Throwback Thursday’s Child

 

Elaine had a signature walk. Constance admired it. She watched old YouTube footage, any footage and every video of the supermodel, now retired, that she could get her eyes on. In fact… so consumed by the statuesque catwalk cover girl was she that she went to great lengths to emulate her in almost every way.  

Elaine was one of a breed of fashion freaks, the too-elegant-for-everyday-life breed of model that clustered around the very few others like her and they resembled exotic and unreachable blossoms at the top of the fashion industry tree. The sprawling, tangled and timeless tree that has its seductive roots firmly planted in the hopes, dreams and neurosis of the world’s young girls and its splendidly ornate, lustrous, leafy branches giving shade to the fortunes of vain, amoral, asexual and greedy old men desperate to avoid the truth of the everyday sun.

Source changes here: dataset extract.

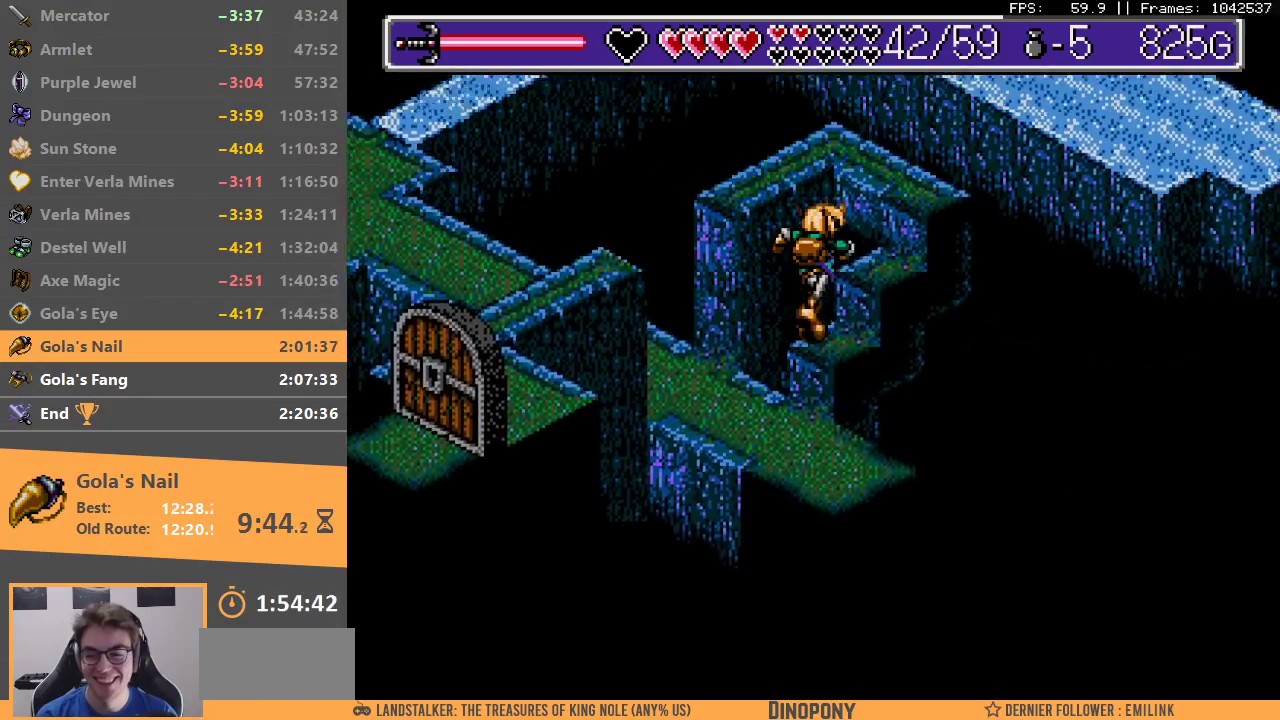
{"buttons": [], "events": [[33, "B", "up"], [100, "B", "down"], [200, "B", "up"], [250, "B", "down"], [367, "B", "up"], [433, "B", "down"], [500, "B", "up"]]}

Elaine’s fan, Constance, couldn’t know what weeds of fresh hell were taking route in the very path she had no idea she was about to tread. 

Constance looked backwards for her sartorial inspiration to the decades that held Elaine still for the covers of Italian, French, American and British Vogue and all the vague fashion tomes of the wide world of print and editorial spreads; the seventies, eighties and nineteen-nineties. Every day was ‘Throwback Thursday’ and every shoe was Jimmy Choo. She combed Chelsea charity shops for donated Paul Smith stripey everything and Vivienne Westwood’s tight, tartan anything. She scoured second hand rails in Carnaby Street for the freakiest Thierry Mugler faux bondage cut-away cat suits and lost her mind in Primrose Hill’s vintage boutiques trawling for Hervé Léger bandage dresses. Constance was unlike her namby pamby friends. Constance was committed and focused and achieved whatever she set out to do as did her two dimensional idol, Elaine. Her clotheshorse crush who knew English royals and beach-partied on Mustique with Princess Margaret and Mick Jagger; who hula- hooped backstage at Queen Elizabeth’s Diamond Jubilee with Grace Jones. The one-woman fashion institution at home on the slopes of Vale Colorado with Cher or walking her dogs in Central Park with Liz Taylor. Elaine, the glossy faced seventies vampire of the night who partied with Divine at Studio 54 shimmering like fire in Bob Mackie’s revealing form-hugging, sequined, full-length body nets. The wild, unpredictable, hot-headed showgirl with powder-ringed nostrils who gave hand jobs to naked Puerto Rican men entwined on Studio’s decadent celebrity sofas. Elaine’s life was legend and a powerful vision. Against all odds Constance believed in her own vision, even if it was a mirrored one. But mirrors grow dark and reflections tell lies.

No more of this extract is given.